• [AVAILABLE DATA]:
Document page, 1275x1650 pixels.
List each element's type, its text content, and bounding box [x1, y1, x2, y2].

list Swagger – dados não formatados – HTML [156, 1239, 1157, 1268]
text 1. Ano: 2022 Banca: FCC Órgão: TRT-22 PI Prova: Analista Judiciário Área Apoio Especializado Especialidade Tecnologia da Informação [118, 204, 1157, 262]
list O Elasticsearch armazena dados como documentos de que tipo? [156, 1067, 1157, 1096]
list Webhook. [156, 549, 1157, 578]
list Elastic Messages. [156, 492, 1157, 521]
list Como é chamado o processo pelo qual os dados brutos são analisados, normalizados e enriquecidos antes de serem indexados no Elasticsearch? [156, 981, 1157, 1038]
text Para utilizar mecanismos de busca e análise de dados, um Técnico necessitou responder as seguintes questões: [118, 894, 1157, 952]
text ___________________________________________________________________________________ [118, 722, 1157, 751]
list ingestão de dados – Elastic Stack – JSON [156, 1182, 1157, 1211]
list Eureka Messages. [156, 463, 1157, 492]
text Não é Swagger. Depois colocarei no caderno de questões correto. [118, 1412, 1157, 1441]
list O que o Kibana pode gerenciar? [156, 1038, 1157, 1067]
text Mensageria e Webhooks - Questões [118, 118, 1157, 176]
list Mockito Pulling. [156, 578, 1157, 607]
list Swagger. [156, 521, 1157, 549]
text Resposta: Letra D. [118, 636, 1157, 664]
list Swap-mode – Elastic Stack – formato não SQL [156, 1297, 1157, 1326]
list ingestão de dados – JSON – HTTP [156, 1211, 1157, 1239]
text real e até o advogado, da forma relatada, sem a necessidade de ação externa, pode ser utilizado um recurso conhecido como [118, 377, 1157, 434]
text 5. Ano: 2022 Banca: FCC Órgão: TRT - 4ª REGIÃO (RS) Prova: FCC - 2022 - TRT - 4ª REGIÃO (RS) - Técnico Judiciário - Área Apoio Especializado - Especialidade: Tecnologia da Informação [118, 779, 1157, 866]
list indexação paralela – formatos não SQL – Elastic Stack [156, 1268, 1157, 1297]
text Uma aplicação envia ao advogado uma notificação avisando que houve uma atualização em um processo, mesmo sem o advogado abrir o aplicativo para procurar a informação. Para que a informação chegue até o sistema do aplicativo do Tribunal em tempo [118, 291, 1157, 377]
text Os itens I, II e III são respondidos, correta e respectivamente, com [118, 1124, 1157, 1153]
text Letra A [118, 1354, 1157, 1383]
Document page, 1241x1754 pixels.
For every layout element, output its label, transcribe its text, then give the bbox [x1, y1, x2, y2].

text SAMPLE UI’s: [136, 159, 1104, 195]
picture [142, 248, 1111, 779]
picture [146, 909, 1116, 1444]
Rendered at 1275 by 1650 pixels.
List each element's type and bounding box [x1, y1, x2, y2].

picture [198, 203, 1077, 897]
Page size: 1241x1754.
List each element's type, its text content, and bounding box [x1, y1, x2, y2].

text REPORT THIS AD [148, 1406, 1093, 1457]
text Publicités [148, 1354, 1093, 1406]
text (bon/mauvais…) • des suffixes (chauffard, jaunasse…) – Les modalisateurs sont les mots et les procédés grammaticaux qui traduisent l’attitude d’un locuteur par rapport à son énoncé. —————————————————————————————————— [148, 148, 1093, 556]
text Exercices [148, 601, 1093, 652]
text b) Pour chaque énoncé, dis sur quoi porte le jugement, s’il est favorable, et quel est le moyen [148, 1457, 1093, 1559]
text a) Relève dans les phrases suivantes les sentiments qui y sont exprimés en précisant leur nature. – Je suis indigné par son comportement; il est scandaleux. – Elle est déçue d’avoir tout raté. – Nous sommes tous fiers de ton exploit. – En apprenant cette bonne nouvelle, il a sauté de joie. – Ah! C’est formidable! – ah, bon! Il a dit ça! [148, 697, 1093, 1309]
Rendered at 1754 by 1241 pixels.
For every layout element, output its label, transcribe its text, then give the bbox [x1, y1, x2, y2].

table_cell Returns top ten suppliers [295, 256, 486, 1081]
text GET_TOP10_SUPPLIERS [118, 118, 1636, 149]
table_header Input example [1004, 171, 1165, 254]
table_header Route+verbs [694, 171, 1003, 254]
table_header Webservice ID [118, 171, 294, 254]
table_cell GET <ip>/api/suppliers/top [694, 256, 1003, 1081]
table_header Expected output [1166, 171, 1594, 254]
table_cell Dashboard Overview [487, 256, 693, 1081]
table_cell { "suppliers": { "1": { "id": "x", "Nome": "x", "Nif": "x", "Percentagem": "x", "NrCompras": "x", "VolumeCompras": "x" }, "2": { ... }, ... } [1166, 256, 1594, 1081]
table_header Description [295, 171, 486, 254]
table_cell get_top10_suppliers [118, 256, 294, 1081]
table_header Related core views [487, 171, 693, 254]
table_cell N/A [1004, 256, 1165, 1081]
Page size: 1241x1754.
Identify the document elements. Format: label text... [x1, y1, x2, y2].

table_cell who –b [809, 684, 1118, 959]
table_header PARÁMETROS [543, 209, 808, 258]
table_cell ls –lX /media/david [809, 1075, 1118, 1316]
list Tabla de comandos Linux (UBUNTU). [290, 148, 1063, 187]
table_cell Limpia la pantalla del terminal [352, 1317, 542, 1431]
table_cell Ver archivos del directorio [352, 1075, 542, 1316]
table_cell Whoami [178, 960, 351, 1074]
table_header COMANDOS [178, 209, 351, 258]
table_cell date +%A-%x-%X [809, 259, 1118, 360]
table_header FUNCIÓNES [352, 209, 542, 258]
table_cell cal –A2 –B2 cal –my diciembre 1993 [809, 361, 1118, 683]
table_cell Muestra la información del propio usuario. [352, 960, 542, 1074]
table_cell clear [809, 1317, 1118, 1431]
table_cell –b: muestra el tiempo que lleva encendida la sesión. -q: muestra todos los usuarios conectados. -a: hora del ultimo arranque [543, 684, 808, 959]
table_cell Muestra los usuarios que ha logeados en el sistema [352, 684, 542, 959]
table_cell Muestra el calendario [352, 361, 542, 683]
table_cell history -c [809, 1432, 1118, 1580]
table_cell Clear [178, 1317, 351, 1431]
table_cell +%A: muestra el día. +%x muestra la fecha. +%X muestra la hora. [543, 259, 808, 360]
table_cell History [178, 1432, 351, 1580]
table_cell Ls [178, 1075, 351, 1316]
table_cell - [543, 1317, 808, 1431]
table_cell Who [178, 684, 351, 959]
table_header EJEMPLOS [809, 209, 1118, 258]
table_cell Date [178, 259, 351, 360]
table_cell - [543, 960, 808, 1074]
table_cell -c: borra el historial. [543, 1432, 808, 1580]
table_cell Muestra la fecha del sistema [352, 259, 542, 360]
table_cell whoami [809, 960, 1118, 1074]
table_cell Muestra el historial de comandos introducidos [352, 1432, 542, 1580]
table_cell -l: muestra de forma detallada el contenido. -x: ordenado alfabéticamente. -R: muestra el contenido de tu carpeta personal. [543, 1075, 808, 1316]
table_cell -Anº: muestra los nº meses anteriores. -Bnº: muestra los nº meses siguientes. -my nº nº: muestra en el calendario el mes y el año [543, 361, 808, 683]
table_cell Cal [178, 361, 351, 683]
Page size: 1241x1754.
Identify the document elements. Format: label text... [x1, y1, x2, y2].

• [WRITTEN PROBLEM]: Please update the records above, changing every "Elastic Stack" to "ELK Stack" and leaving everything else as it is.

• [ANSWER TO THE PROBLEM]:
Document page, 1275x1650 pixels.
List each element's type, its text content, and bounding box [x1, y1, x2, y2].

list Swagger – dados não formatados – HTML [156, 1239, 1157, 1268]
text 1. Ano: 2022 Banca: FCC Órgão: TRT-22 PI Prova: Analista Judiciário Área Apoio Especializado Especialidade Tecnologia da Informação [118, 204, 1157, 262]
list O Elasticsearch armazena dados como documentos de que tipo? [156, 1067, 1157, 1096]
list Webhook. [156, 549, 1157, 578]
list Elastic Messages. [156, 492, 1157, 521]
list Como é chamado o processo pelo qual os dados brutos são analisados, normalizados e enriquecidos antes de serem indexados no Elasticsearch? [156, 981, 1157, 1038]
text Para utilizar mecanismos de busca e análise de dados, um Técnico necessitou responder as seguintes questões: [118, 894, 1157, 952]
text ___________________________________________________________________________________ [118, 722, 1157, 751]
list ingestão de dados – ELK Stack – JSON [156, 1182, 1157, 1211]
list Eureka Messages. [156, 463, 1157, 492]
text Não é Swagger. Depois colocarei no caderno de questões correto. [118, 1412, 1157, 1441]
list O que o Kibana pode gerenciar? [156, 1038, 1157, 1067]
text Mensageria e Webhooks - Questões [118, 118, 1157, 176]
list Mockito Pulling. [156, 578, 1157, 607]
list Swagger. [156, 521, 1157, 549]
text Resposta: Letra D. [118, 636, 1157, 664]
list Swap-mode – ELK Stack – formato não SQL [156, 1297, 1157, 1326]
list ingestão de dados – JSON – HTTP [156, 1211, 1157, 1239]
text real e até o advogado, da forma relatada, sem a necessidade de ação externa, pode ser utilizado um recurso conhecido como [118, 377, 1157, 434]
text 5. Ano: 2022 Banca: FCC Órgão: TRT - 4ª REGIÃO (RS) Prova: FCC - 2022 - TRT - 4ª REGIÃO (RS) - Técnico Judiciário - Área Apoio Especializado - Especialidade: Tecnologia da Informação [118, 779, 1157, 866]
list indexação paralela – formatos não SQL – ELK Stack [156, 1268, 1157, 1297]
text Uma aplicação envia ao advogado uma notificação avisando que houve uma atualização em um processo, mesmo sem o advogado abrir o aplicativo para procurar a informação. Para que a informação chegue até o sistema do aplicativo do Tribunal em tempo [118, 291, 1157, 377]
text Os itens I, II e III são respondidos, correta e respectivamente, com [118, 1124, 1157, 1153]
text Letra A [118, 1354, 1157, 1383]
Document page, 1241x1754 pixels.
For every layout element, output its label, transcribe its text, then give the bbox [x1, y1, x2, y2].

text SAMPLE UI’s: [136, 159, 1104, 195]
picture [142, 248, 1111, 779]
picture [146, 909, 1116, 1444]
Rendered at 1275 by 1650 pixels.
List each element's type and bounding box [x1, y1, x2, y2].

picture [198, 203, 1077, 897]
Page size: 1241x1754.
List each element's type, its text content, and bounding box [x1, y1, x2, y2].

text REPORT THIS AD [148, 1406, 1093, 1457]
text Publicités [148, 1354, 1093, 1406]
text (bon/mauvais…) • des suffixes (chauffard, jaunasse…) – Les modalisateurs sont les mots et les procédés grammaticaux qui traduisent l’attitude d’un locuteur par rapport à son énoncé. —————————————————————————————————— [148, 148, 1093, 556]
text Exercices [148, 601, 1093, 652]
text b) Pour chaque énoncé, dis sur quoi porte le jugement, s’il est favorable, et quel est le moyen [148, 1457, 1093, 1559]
text a) Relève dans les phrases suivantes les sentiments qui y sont exprimés en précisant leur nature. – Je suis indigné par son comportement; il est scandaleux. – Elle est déçue d’avoir tout raté. – Nous sommes tous fiers de ton exploit. – En apprenant cette bonne nouvelle, il a sauté de joie. – Ah! C’est formidable! – ah, bon! Il a dit ça! [148, 697, 1093, 1309]
Rendered at 1754 by 1241 pixels.
For every layout element, output its label, transcribe its text, then give the bbox [x1, y1, x2, y2].

table_cell Returns top ten suppliers [295, 256, 486, 1081]
text GET_TOP10_SUPPLIERS [118, 118, 1636, 149]
table_header Input example [1004, 171, 1165, 254]
table_header Route+verbs [694, 171, 1003, 254]
table_header Webservice ID [118, 171, 294, 254]
table_cell GET <ip>/api/suppliers/top [694, 256, 1003, 1081]
table_header Expected output [1166, 171, 1594, 254]
table_cell Dashboard Overview [487, 256, 693, 1081]
table_cell { "suppliers": { "1": { "id": "x", "Nome": "x", "Nif": "x", "Percentagem": "x", "NrCompras": "x", "VolumeCompras": "x" }, "2": { ... }, ... } [1166, 256, 1594, 1081]
table_header Description [295, 171, 486, 254]
table_cell get_top10_suppliers [118, 256, 294, 1081]
table_header Related core views [487, 171, 693, 254]
table_cell N/A [1004, 256, 1165, 1081]
Page size: 1241x1754.
Identify the document elements. Format: label text... [x1, y1, x2, y2].

table_cell who –b [809, 684, 1118, 959]
table_header PARÁMETROS [543, 209, 808, 258]
table_cell ls –lX /media/david [809, 1075, 1118, 1316]
list Tabla de comandos Linux (UBUNTU). [290, 148, 1063, 187]
table_cell Limpia la pantalla del terminal [352, 1317, 542, 1431]
table_cell Ver archivos del directorio [352, 1075, 542, 1316]
table_cell Whoami [178, 960, 351, 1074]
table_header COMANDOS [178, 209, 351, 258]
table_cell date +%A-%x-%X [809, 259, 1118, 360]
table_header FUNCIÓNES [352, 209, 542, 258]
table_cell cal –A2 –B2 cal –my diciembre 1993 [809, 361, 1118, 683]
table_cell Muestra la información del propio usuario. [352, 960, 542, 1074]
table_cell clear [809, 1317, 1118, 1431]
table_cell –b: muestra el tiempo que lleva encendida la sesión. -q: muestra todos los usuarios conectados. -a: hora del ultimo arranque [543, 684, 808, 959]
table_cell Muestra los usuarios que ha logeados en el sistema [352, 684, 542, 959]
table_cell Muestra el calendario [352, 361, 542, 683]
table_cell history -c [809, 1432, 1118, 1580]
table_cell Clear [178, 1317, 351, 1431]
table_cell +%A: muestra el día. +%x muestra la fecha. +%X muestra la hora. [543, 259, 808, 360]
table_cell History [178, 1432, 351, 1580]
table_cell Ls [178, 1075, 351, 1316]
table_cell - [543, 1317, 808, 1431]
table_cell Who [178, 684, 351, 959]
table_header EJEMPLOS [809, 209, 1118, 258]
table_cell Date [178, 259, 351, 360]
table_cell - [543, 960, 808, 1074]
table_cell -c: borra el historial. [543, 1432, 808, 1580]
table_cell Muestra la fecha del sistema [352, 259, 542, 360]
table_cell whoami [809, 960, 1118, 1074]
table_cell Muestra el historial de comandos introducidos [352, 1432, 542, 1580]
table_cell -l: muestra de forma detallada el contenido. -x: ordenado alfabéticamente. -R: muestra el contenido de tu carpeta personal. [543, 1075, 808, 1316]
table_cell -Anº: muestra los nº meses anteriores. -Bnº: muestra los nº meses siguientes. -my nº nº: muestra en el calendario el mes y el año [543, 361, 808, 683]
table_cell Cal [178, 361, 351, 683]
Page size: 1241x1754.
Identify the document elements. Format: label text... [x1, y1, x2, y2].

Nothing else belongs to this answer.